» Reading passage:
= = =

South Africa

Africa, South Africa

What about Namibia? Challenging SA’s monopoly on Apartheid’s legacy

What about Namibia? Challenging SA’s monopoly on Apartheid’s legacy

In the years I have spent in this country, I have yet to meet a South African who was aware of the fact that Apartheid had its grip on Namibia. This points to an education system that has let down not only its students but also an entire nation of people. By NDAPWA ALWEENDO.

The date of 21 March is painfully significant for many South Africans. It is an unforgettable and ugly mark on the nation’s shared history. The Sharpeville massacre is a memory that cannot be allowed to be forgotten, especially as we consider the ways in which the state is, once again, mobilising against the human beings who try to live decent and dignified lives in this country. The events at Sharpeville on that particular day were in many ways a catalyst for the international condemnation of Apartheid and for the militarisation of the Apartheid struggle.

For others, and particularly for Namibians, 21 March has significance beyond Human Rights Day. On that day in Windhoek in 1990, the South African flag was lowered for the last time and replaced by a flag for the newly independent Namibia. This event was witnessed both by Namibians, and by those around the world who had opposed South Africa’s oppressive exertion of power. Although little more than a month out of Robben Island, Nelson Mandela was present. FW de Klerk was also there, as an “advocate of peace”. It was a day that was clearly important for South Africans, at the very least as a step towards the eventual freedom of their own country. Twenty-five years later, this seems all but erased from the national memory.

Being what some call a ‘foreign national’ in South Africa is a surreal experience. On the one hand, there is an enhanced visibility to contend with. Those who cannot lay ‘legitimate’ claim to this country, and who are not lucky (and white) enough to be considered expats, face constant reminders that they don’t belong here. The supposedly harmless jokes about people from other countries, the president’s own ignorance about the state of roads in countries not far enough to excuse such obliviousness, the (only sometimes) unspoken assertion that South Africa is the best country in Africa – these micro-aggressions indicate clearly how little South Africans as a whole tend to think of the rest of the continent.

This sense of exceptionalism, together with the one-dimensional stereotypes about those ‘above the border’, can make the lives of black non-South Africans tedious and sometimes dangerous.

On the other hand, the dominant idea of the rest of Africa held by many South Africans serves to highlight the gaping holes that exist in the national memory. For Namibians in South Africa, these gaps can be particularly baffling, not only because of the nature of the most common questions (“Where do you get water? Is it all just desert?”), but also because of what should be obvious: the direct link between our histories.

For 42 years, as an unofficial fifth province of the Union, Namibia (then South West Africa) was part of the colonial project’s mutated form, Apartheid. The dehumanising policies that have left such indelible marks on the fabric of South African society – the appropriation of land, forced segregation, the stifling and delegitimation of local languages and cultures, the migrant labour policy – have left the same marks on Namibia.

= = =

» Dataset section:
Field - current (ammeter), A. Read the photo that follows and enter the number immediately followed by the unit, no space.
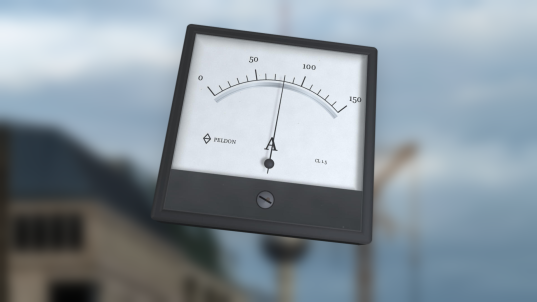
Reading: 80A
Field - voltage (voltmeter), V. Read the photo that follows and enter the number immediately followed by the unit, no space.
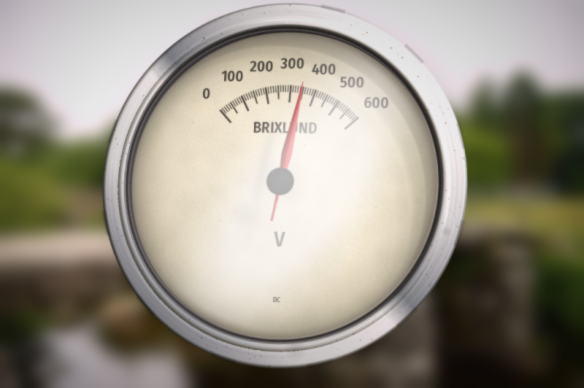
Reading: 350V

= = =

» Required work:
1) Answer these about the article on Namibia and Apartheid:
(a) In which city was the South African flag lowered for the last time on 21 March 1990?
(b) For how many years was Namibia an unofficial fifth province of the Union?
(c) What was Namibia called during that period?
2) Could you repeat the article on Namibia and Apartheid, beginning at the words "On the other" and stopping after "marks on Namibia.", but swap "baffling" for "puzzling"?
3) Can you write the next part of the article on Namibia and Apartheid, picking up right after its last sentence?
The data have no connection to the article on Namibia and Apartheid.

» Answers provided:
1)
(a) Windhoek
(b) 42 years
(c) South West Africa

2)
On the other hand, the dominant idea of the rest of Africa held by many South Africans serves to highlight the gaping holes that exist in the national memory. For Namibians in South Africa, these gaps can be particularly puzzling, not only because of the nature of the most common questions (“Where do you get water? Is it all just desert?”), but also because of what should be obvious: the direct link between our histories.

For 42 years, as an unofficial fifth province of the Union, Namibia (then South West Africa) was part of the colonial project’s mutated form, Apartheid. The dehumanising policies that have left such indelible marks on the fabric of South African society – the appropriation of land, forced segregation, the stifling and delegitimation of local languages and cultures, the migrant labour policy – have left the same marks on Namibia.

3)
It is surprising, then, that so few South Africans are aware of this. In the years I have spent in this country, I have yet to meet a South African who was aware of the fact that Apartheid had its grip on Namibia. This points, of course, to an education system that has let down not only its students but also an entire nation of people. However, blaming textbooks and curricula is too simple, and locates this phenomenon of forgetting solidly in the present, ignoring the constant political work that goes into the forgetting of an entire country.

Many South Africans who played a role in the struggle visited Namibia. Many Namibians travelled to South Africa to exchange ideas and stand in solidarity against the common enemy of the Apartheid government. It cannot be possible that all these memories spontaneously disappeared. That there is barely a mention of Namibia in the South African struggle canon speaks to a deliberate erasure of experience, and therefore of truth.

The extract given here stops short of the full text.